We had a fantastic time at the first ever European Conference on Data Ethics in Copenhagen on 29 September. It was great to reach out to other companies and individuals who are passionate about protecting digital privacy.
The location for the conference was quirky but fascinating – an old train station was converted to a modern business and conference center, with plenty of space for individual panels, workshops and large presentations.
The two tracks running concurrently at the conference were both very interesting. Unfortunately, we couldn’t be everywhere at once.
The ethical aspects of handling user data were presented and discussed by a variety of thought leaders, including university professors, scientists and ethicists.

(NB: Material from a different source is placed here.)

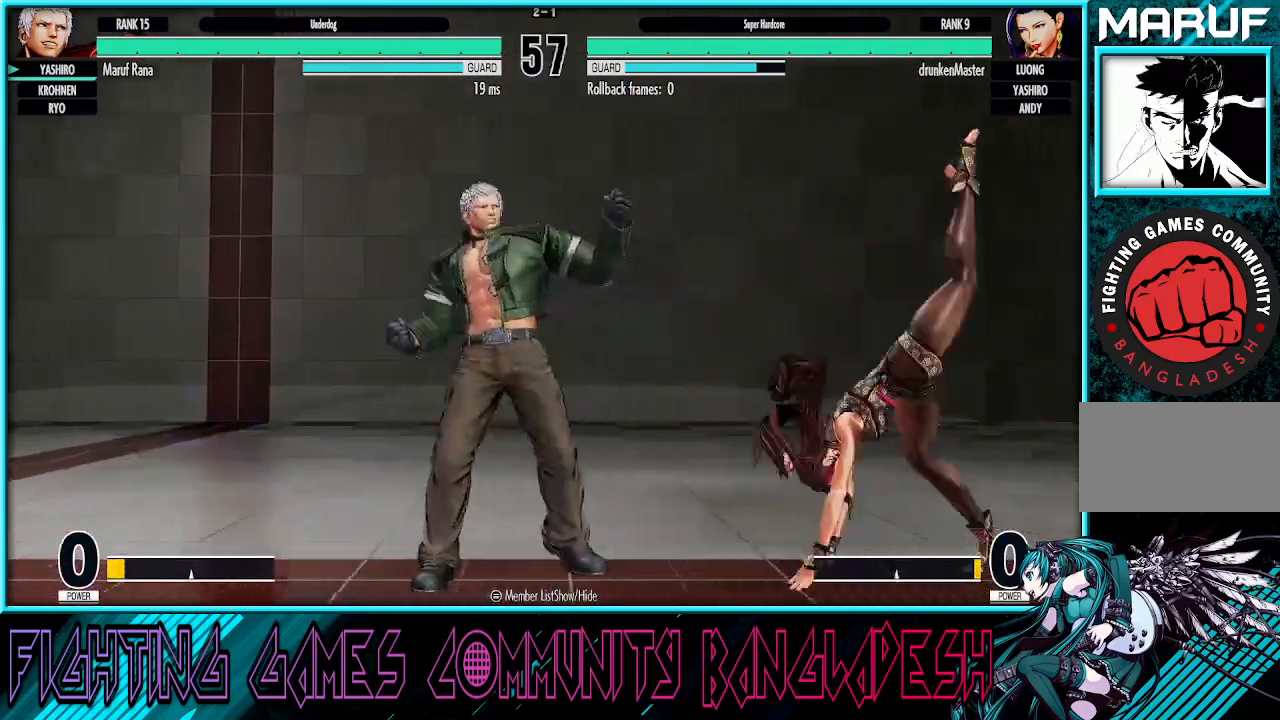
{"buttons": [], "left_stick": "center", "events": [[50, "CROSS", "up"], [50, "SQUARE", "up"], [117, "left_stick", "right"], [167, "left_stick", "up-right"], [383, "left_stick", "center"]]}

They looked into the future, focusing on how we should manage privacy around artificial intelligence, and asking the question “How can we ensure ethical coding practices?”
In the second track, a range of privacy tech companies presented solutions detailing how they handle privacy and user data.
Brian Schildt’s talk on Findx, private search and keeping secrets was well received, and led into a great panel discussion afterwards.
We’d like to give a shout out to our co-panelists – it was great to meet and get to talk with you, and we look forward to our future discussions!
Watch a video of our panel session where we discussed some rather tricky questions.
There were some big names attending: TomTom, Mozilla, LEGO, and many more. It’s great to see data ethics and data privacy being more carefully considered in product development and service delivery, and not just by small, independent developers. Ethical data handling practices will only become more important as we increasingly use such technology as wearables, smart devices and voice assistants.
We also had a very interesting conversation with Marc Al-Haymes from Cliqz about private browsing and European search engines, and how some websites block decent bots like the Findxbot. Read more about the Findxbot and see the list of websites we have contacted to ask to be allowed to index here.
As the name of the conference indicates, the topic was how we, as a society, handle ethics when it comes to the use of data. Many privacy tech companies attended, and a number of thought leaders were there. Daniel Kaplan from Next-Generation Internet Foundation (FING), Evelyn Ruppert, Professor of Sociology at Goldsmiths and John C Havens from the IEEE Global Initiative for Ethical Considerations in Artificial Intelligence and Autonomous Systems (IEEE), all talked about the organization’s work with Gry Hasselbalch and Katryna Dow.
We are looking forward to next year’s conference!